On applaudit discrètement. Cela frit trouvé très joli.

M. de Saffré était un conducteur de cotillon «qui ne restait jamais à court»; telle fut l'expression de ces dames. Pendant ce temps, l'orchestre avait repris de toutes ses voix la phrase de valse, et M. Simpson, après avoir fait le tour du salon en valsant avec Mme d'Espanet, la reconduisait à sa place.

Renée put passer. Elle s'était mordu les lèvres au sang, devant toutes «ces bêtises». Elle trouvait ces femmes et ces hommes stupides de lancer des écharpes et de prendre des noms de fleurs. Ses oreilles bourdonnaient, une furie d'impatience lui donnait des envies de se jeter la tête en avant et de s'ouvrir un chemin. Elle traversa le salon d'un pas rapide, heurtant les couples attardés qui regagnaient leurs sièges. Elle alla droit à la serre. Elle n'avait vu ni Louise ni Maxime parmi les danseurs, elle se disait qu'ils devaient être là, dans quelque trou de feuillages, réunis par cet instinct des drôleries et des polissonneries qui leur faisait chercher les petits coins, dès qu'ils se trouvaient ensemble quelque part. Mais elle visita inutilement le demi-jour de la serre.

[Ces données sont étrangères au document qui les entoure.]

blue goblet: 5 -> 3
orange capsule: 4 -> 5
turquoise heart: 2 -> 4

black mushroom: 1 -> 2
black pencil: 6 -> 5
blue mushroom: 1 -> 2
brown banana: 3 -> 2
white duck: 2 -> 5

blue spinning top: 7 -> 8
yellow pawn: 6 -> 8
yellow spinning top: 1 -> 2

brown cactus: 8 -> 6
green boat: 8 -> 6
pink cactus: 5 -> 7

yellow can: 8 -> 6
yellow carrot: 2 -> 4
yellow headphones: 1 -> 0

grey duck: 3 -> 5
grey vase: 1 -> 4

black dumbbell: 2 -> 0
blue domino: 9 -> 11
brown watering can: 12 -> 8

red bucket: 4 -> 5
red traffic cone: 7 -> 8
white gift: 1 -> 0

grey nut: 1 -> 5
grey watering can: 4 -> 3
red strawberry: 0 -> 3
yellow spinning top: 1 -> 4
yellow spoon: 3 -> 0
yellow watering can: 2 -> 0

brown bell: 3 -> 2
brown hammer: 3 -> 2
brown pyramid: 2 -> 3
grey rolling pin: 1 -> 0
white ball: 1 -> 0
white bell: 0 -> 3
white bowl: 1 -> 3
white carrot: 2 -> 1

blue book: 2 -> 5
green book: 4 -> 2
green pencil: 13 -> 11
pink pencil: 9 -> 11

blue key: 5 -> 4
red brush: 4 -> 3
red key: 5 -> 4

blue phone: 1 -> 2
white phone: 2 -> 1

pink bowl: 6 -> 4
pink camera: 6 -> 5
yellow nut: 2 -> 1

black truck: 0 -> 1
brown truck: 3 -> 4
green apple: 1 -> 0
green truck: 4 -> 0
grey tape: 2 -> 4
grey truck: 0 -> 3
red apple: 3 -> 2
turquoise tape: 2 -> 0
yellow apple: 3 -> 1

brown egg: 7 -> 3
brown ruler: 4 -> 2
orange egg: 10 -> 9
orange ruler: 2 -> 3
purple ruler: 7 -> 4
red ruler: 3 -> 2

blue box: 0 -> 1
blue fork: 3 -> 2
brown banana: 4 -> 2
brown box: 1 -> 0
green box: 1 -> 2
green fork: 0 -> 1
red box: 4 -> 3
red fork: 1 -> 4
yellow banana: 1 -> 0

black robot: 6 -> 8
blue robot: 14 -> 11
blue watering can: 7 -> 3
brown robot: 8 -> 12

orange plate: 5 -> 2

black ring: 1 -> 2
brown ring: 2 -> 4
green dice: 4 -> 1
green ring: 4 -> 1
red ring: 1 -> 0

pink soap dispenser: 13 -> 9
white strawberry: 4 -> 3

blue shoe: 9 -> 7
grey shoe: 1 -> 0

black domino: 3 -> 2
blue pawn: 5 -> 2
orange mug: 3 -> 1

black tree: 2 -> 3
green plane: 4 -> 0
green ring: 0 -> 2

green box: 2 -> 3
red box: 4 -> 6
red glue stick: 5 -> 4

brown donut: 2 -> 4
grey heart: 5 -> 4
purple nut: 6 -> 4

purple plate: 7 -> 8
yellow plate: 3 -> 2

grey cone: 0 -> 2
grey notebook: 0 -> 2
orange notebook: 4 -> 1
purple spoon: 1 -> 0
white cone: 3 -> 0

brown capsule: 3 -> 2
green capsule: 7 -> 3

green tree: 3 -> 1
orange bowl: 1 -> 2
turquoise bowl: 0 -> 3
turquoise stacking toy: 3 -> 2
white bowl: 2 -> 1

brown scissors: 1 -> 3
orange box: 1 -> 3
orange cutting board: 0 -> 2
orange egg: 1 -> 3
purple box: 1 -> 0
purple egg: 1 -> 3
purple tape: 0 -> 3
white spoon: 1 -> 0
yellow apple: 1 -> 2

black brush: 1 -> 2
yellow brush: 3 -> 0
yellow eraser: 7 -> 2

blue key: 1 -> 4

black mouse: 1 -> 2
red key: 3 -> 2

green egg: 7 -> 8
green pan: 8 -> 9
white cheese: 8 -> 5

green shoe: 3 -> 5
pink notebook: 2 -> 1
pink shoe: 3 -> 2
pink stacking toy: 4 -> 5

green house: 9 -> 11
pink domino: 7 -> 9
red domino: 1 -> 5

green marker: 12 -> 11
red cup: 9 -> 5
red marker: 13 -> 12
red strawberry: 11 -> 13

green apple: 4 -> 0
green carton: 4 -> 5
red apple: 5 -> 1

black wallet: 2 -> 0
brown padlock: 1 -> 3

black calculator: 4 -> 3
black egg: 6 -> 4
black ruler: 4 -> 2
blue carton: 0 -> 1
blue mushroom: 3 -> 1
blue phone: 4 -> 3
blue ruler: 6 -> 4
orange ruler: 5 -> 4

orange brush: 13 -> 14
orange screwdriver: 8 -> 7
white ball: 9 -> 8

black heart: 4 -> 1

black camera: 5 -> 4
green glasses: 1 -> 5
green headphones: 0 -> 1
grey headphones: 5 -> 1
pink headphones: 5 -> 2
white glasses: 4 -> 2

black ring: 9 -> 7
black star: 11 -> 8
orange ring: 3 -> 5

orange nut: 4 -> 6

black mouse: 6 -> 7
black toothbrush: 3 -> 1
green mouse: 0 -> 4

Elle n'aperçut, au fond d'un berceau, qu'un grand jeune homme qui baisait dévotement les mains de la petite Mme Daste, en murmurant:

—Mme de Lauwerens me l'avait bien dit: vous êtes un ange!

Cette déclaration, chez elle, dans sa serre, la choqua.

Vraiment Mme de Lauwerens aurait dû porter son commerce ailleurs! Et Renée se serait soulagée à chasser de ses appartements tout ce monde qui criait si fort. Debout devant le bassin, elle regardait l'eau, elle se demandait où Louise et Maxime avaient pu se cacher. L'orchestre jouait toujours cette valse dont le bercement ralenti lui tournait le cœur. C'était insupportable, on ne pouvait plus réfléchir chez soi. Elle ne savait plus. Elle oubliait que les jeunes gens n'étaient pas encore mariés, et elle se disait que c'était bien simple, qu'ils étaient allés se coucher. Puis elle songea à la salle à manger, elle remonta vivement l'escalier de la serre. Mais, à la porte du grand salon, elle fut arrêtée une seconde fois par une figure du cotillon.

—Ce sont les «Points noirs», mesdames, disait galamment M. de Saffré. Ceci est de mon invention, et je vous en donne la primeur.

On riait beaucoup. Les hommes expliquaient l'allusion aux jeunes femmes. L'empereur venait de prononcer un discours qui constatait, à l'horizon politique, la présence de «certains points noirs». Ces points noirs, on ne savait pourquoi, avaient fait fortune. L'esprit de Paris s'était emparé de cette expression, au point que, depuis huit jours, on accommodait tout aux points noirs.

M. de Saffré plaça les cavaliers à l'un des bouts du salon, en leur faisant tourner le dos aux dames, laissées à l'autre bout. Puis il leur commanda de relever leurs habits, de façon à s'en cacher le derrière de la tête. Cette opération s'accomplit au milieu d'une gaieté folle. Bossus, les épaules serrées, avec les pans des habits qui ne leur tombaient plus qu'à la taille, les cavaliers étaient vraiment affreux.